» What the task requires
Below are some entries. Copy each line that holds the string "freeCodeCamp".
Source data START
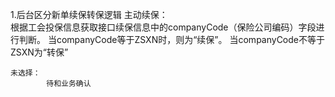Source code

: 
1.后台区分新单续保转保逻辑
    主动续保：        
            根据工会投保信息获取接口续保信息中的companyCode（保险公司编码）字段进行判断。
            当companyCode等于ZSXN时，则为“续保”。
            当companyCode不等于ZSXN为“转保”                

    未选择：
            待和业务确认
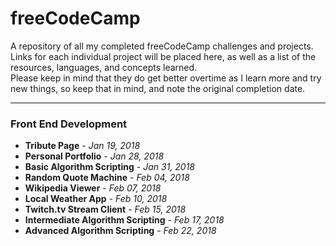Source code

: # freeCodeCamp
A repository of all my completed freeCodeCamp challenges and projects.<br>
Links for each individual project will be placed here, as well as a list of the resources, languages, and concepts learned. <br>
Please keep in mind that they do get better overtime as I learn more and try new things, so keep that in mind, and note the original completion date.

---
### Front End Development
 - **Tribute Page** - _Jan 19, 2018_
 - **Personal Portfolio** - _Jan 28, 2018_
 - **Basic Algorithm Scripting** - _Jan 31, 2018_
 - **Random Quote Machine** - _Feb 04, 2018_
 - **Wikipedia Viewer** - _Feb 07, 2018_
 - **Local Weather App** - _Feb 10, 2018_
 - **Twitch.tv Stream Client** - _Feb 15, 2018_
 - **Intermediate Algorithm Scripting** - _Feb 17, 2018_
 - **Advanced Algorithm Scripting** - _Feb 22, 2018_
 

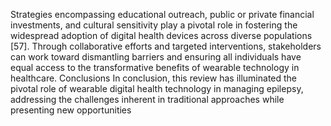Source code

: Strategies encompassing educational outreach, public or private financial investments, and cultural
sensitivity play a pivotal role in fostering the widespread adoption of digital health devices across diverse
populations [57]. Through collaborative efforts and targeted interventions, stakeholders can work
toward dismantling barriers and ensuring all individuals have equal access to the transformative benefits of
wearable technology in healthcare.
Conclusions
In conclusion, this review has illuminated the pivotal role of wearable digital health technology in managing
epilepsy, addressing the challenges inherent in traditional approaches while presenting new opportunities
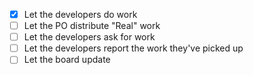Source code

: - [x] Let the developers do work
- [ ] Let the PO distribute "Real" work
- [ ] Let the developers ask for work
- [ ] Let the developers report the work they've picked up
- [ ] Let the board update
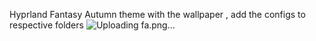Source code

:Hyprland Fantasy Autumn theme with the wallpaper , add the configs to respective folders
![Uploading fa.png…]()
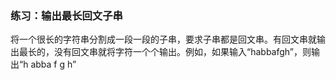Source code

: ### 练习：输出最长回文子串

将一个很长的字符串分割成一段一段的子串，要求子串都是回文串。有回文串就输出最长的，没有回文串就将字符一个个输出。例如，如果输入“habbafgh”，则输出“h abba f g h”
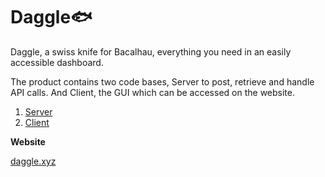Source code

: # Daggle🐟

Daggle, a swiss knife for Bacalhau, everything you need in an easily accessible dashboard.

The product contains two code bases, Server to  post, retrieve and handle API calls. And Client, the GUI which can be accessed on the website.

1. [Server](https://github.com/leostelon/daggle-server)
2. [Client](https://github.com/leostelon/daggle-client)

**Website**

[daggle.xyz](https://daggle.xyz)
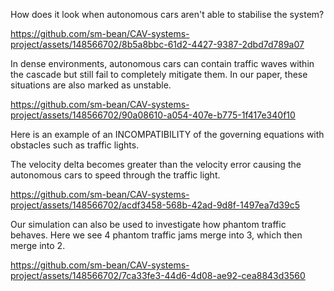 How does it look when autonomous cars aren't able to stabilise the system?



https://github.com/sm-bean/CAV-systems-project/assets/148566702/8b5a8bbc-61d2-4427-9387-2dbd7d789a07



In dense environments, autonomous cars can contain traffic waves within the cascade but still fail to completely mitigate them.
In our paper, these situations are also marked as unstable.

https://github.com/sm-bean/CAV-systems-project/assets/148566702/90a08610-a054-407e-b775-1f417e340f10

Here is an example of an INCOMPATIBILITY of the governing equations with obstacles such as traffic lights.

The velocity delta becomes greater than the velocity error causing the autonomous cars to speed through the traffic light.

https://github.com/sm-bean/CAV-systems-project/assets/148566702/acdf3458-568b-42ad-9d8f-1497ea7d39c5

Our simulation can also be used to investigate how phantom traffic behaves. Here we see 4 phantom traffic jams merge into 3, which then merge into 2. 

https://github.com/sm-bean/CAV-systems-project/assets/148566702/7ca33fe3-44d6-4d08-ae92-cea8843d3560










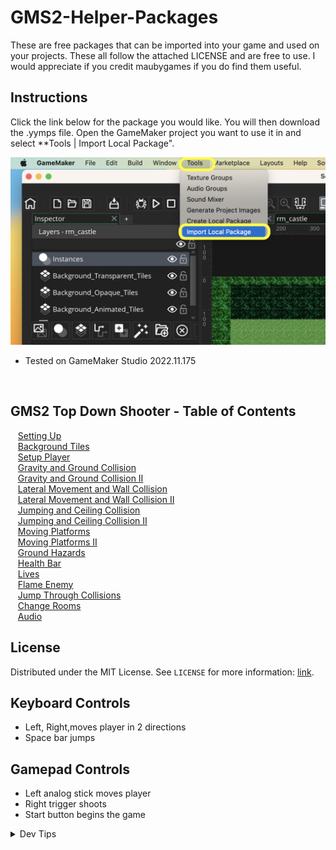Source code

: # GMS2-Helper-Packages


<!-- OVERVIEW -->
These are free packages that can be imported into your game and used on your projects.  These all follow the attached LICENSE and are free to use.  I would appreciate if you credit maubygames if you do find them useful.

## Instructions
Click the link below for the package you would like. You will then download the <filename>.yymps file.  Open the GameMaker project you want to use it in and select **Tools | Import Local Package".

![import package](images/toolsImportLocal.png)


* Tested on GameMaker Studio 2022.11.175

<br>

<!-- TOC -->
## GMS2 Top Down Shooter - Table of Contents

<kbd></kbd> &nbsp;&nbsp; [Setting Up](setting-up/README.md#user-content-setting-up) <br>
<kbd></kbd> &nbsp;&nbsp; [Background Tiles](background-tiles/README.md#user-content-background-tiles) <br>
<kbd></kbd> &nbsp;&nbsp; [Setup Player](setup-player/README.md#user-content-setup-player) <br>
<kbd></kbd> &nbsp;&nbsp; [Gravity and Ground Collision](gravity-collision/README.md#user-content-gravity-and-ground-collision) <br>
<kbd></kbd> &nbsp;&nbsp; [Gravity and Ground Collision II](gravity-collision-ii/README.md#user-content-gravity-and-ground-collision-ii)<br>
<kbd></kbd> &nbsp;&nbsp; [Lateral Movement and Wall Collision](lateral-collision/README.md#user-content-lateral-movement-and-wall-collision)<br>
<kbd></kbd> &nbsp;&nbsp; [Lateral Movement and Wall Collision II](lateral-collision-ii/README.md#user-content-lateral-movement-and-wall-collision-ii)<br>
<kbd></kbd> &nbsp;&nbsp; [Jumping and Ceiling Collision](jumping-ceiling/README.md#user-content-jumping-and-ceiling-collision)<br>
<kbd></kbd> &nbsp;&nbsp; [Jumping and Ceiling Collision II](jumping-ceiling-ii/README.md#user-content-jumping-and-ceiling-collision-ii)<br>
<kbd></kbd> &nbsp;&nbsp; [Moving Platforms](moving-platforms/README.md#user-content-moving-platforms)<br>
<kbd></kbd> &nbsp;&nbsp; [Moving Platforms II](moving-platforms-ii/README.md#user-content-moving-platforms-ii)<br>
<kbd></kbd> &nbsp;&nbsp; [Ground Hazards](ground-hazards/README.md#user-content-ground-hazards)<br>
<kbd></kbd> &nbsp;&nbsp; [Health Bar](health-bar/README.md#user-content-health-bar)<br>
<kbd></kbd> &nbsp;&nbsp; [Lives](lives/README.md#user-content-lives)<br>
<kbd></kbd> &nbsp;&nbsp; [Flame Enemy](flame/README.md#user-content-flame-enemy)<br>
<kbd></kbd> &nbsp;&nbsp; [Jump Through Collisions](clouds/README.md#user-content-jump-through-collisions)<br>
<kbd></kbd> &nbsp;&nbsp; [Change Rooms](rooms/README.md#user-content-change-rooms)<br>
<kbd></kbd> &nbsp;&nbsp; [Audio](audio/README.md#user-content-audio)<br>
<!-- LICENSE -->
## License
Distributed under the MIT License. See `LICENSE` for more information: [link](LICENSE).

## Keyboard Controls
* Left, Right,moves player in 2 directions
* Space bar jumps

## Gamepad Controls
* Left analog stick moves player
* Right trigger shoots
* Start button begins the game

</details>
<details><summary>Dev Tips</summary>
make git m="add commit message"
</details>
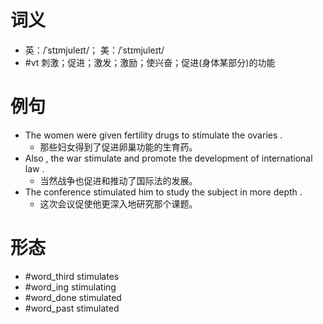# 词义
- 英：/ˈstɪmjuleɪt/； 美：/ˈstɪmjuleɪt/
- #vt 刺激；促进；激发；激励；使兴奋；促进(身体某部分)的功能
# 例句
- The women were given fertility drugs to stimulate the ovaries .
	- 那些妇女得到了促进卵巢功能的生育药。
- Also , the war stimulate and promote the development of international law .
	- 当然战争也促进和推动了国际法的发展。
- The conference stimulated him to study the subject in more depth .
	- 这次会议促使他更深入地研究那个课题。
# 形态
- #word_third stimulates
- #word_ing stimulating
- #word_done stimulated
- #word_past stimulated
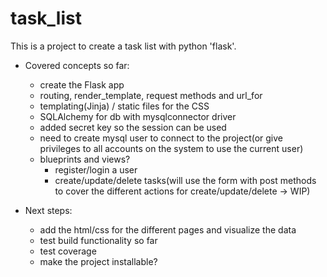 # task_list

This is a project to create a task list with python 'flask'.

- Covered concepts so far:

  - create the Flask app
  - routing, render_template, request methods and url_for
  - templating(Jinja) / static files for the CSS
  - SQLAlchemy for db with mysqlconnector driver
  - added secret key so the session can be used
  - need to create mysql user to connect to the project(or give privileges to all accounts on the system to use the current user)
  - blueprints and views?
    - register/login a user
    - create/update/delete tasks(will use the form with post methods to cover the different actions for create/update/delete -> WIP)

- Next steps:
  - add the html/css for the different pages and visualize the data
  - test build functionality so far
  - test coverage
  - make the project installable?
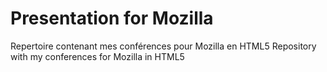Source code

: Presentation for Mozilla
=====================

Repertoire contenant mes conférences pour Mozilla en HTML5
Repository with my conferences for Mozilla in HTML5
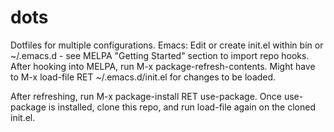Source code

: # dots
Dotfiles for multiple configurations.
Emacs: Edit or create init.el within bin or ~/.emacs.d - see MELPA "Getting Started" section to import repo hooks. After hooking into MELPA, run M-x package-refresh-contents. Might have to M-x load-file RET ~/.emacs.d/init.el for changes to be loaded.

After refreshing, run M-x package-install RET use-package. Once use-package is installed, clone this repo, and run load-file again on the cloned init.el.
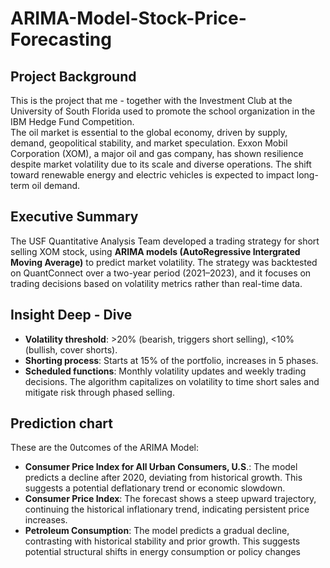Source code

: # ARIMA-Model-Stock-Price-Forecasting
## Project Background
This is the project that me - together with the Investment Club at the University of South Florida used to promote the school organization in the IBM Hedge Fund Competition.
<br/>The oil market is essential to the global economy, driven by supply, demand, geopolitical stability, and market speculation. Exxon Mobil Corporation (XOM), a major oil and gas company, has shown resilience despite market volatility due to its scale and diverse operations. The shift toward renewable energy and electric vehicles is expected to impact long-term oil demand.
## Executive Summary
The USF Quantitative Analysis Team developed a trading strategy for short selling XOM stock, using **ARIMA models (AutoRegressive Intergrated Moving Average)** to predict market volatility. The strategy was backtested on QuantConnect over a two-year period (2021–2023), and it focuses on trading decisions based on volatility metrics rather than real-time data.
## Insight Deep - Dive
- **Volatility threshold**: >20% (bearish, triggers short selling), <10% (bullish, cover shorts).
- **Shorting process**: Starts at 15% of the portfolio, increases in 5 phases.
- **Scheduled functions**: Monthly volatility updates and weekly trading decisions. The algorithm capitalizes on volatility to time short sales and mitigate risk through phased selling.
## Prediction chart
These are the 0utcomes of the ARIMA Model:
- **Consumer Price Index for All Urban Consumers, U.S**.: The model predicts a decline after 2020, deviating from historical growth. This suggests a potential deflationary trend or economic slowdown.
- **Consumer Price Index**: The forecast shows a steep upward trajectory, continuing the historical inflationary trend, indicating persistent price increases.
- **Petroleum Consumption**: The model predicts a gradual decline, contrasting with historical stability and prior growth. This suggests potential structural shifts in energy consumption or policy changes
Source data END
» Reply
: # freeCodeCamp
A repository of all my completed freeCodeCamp challenges and projects.<br>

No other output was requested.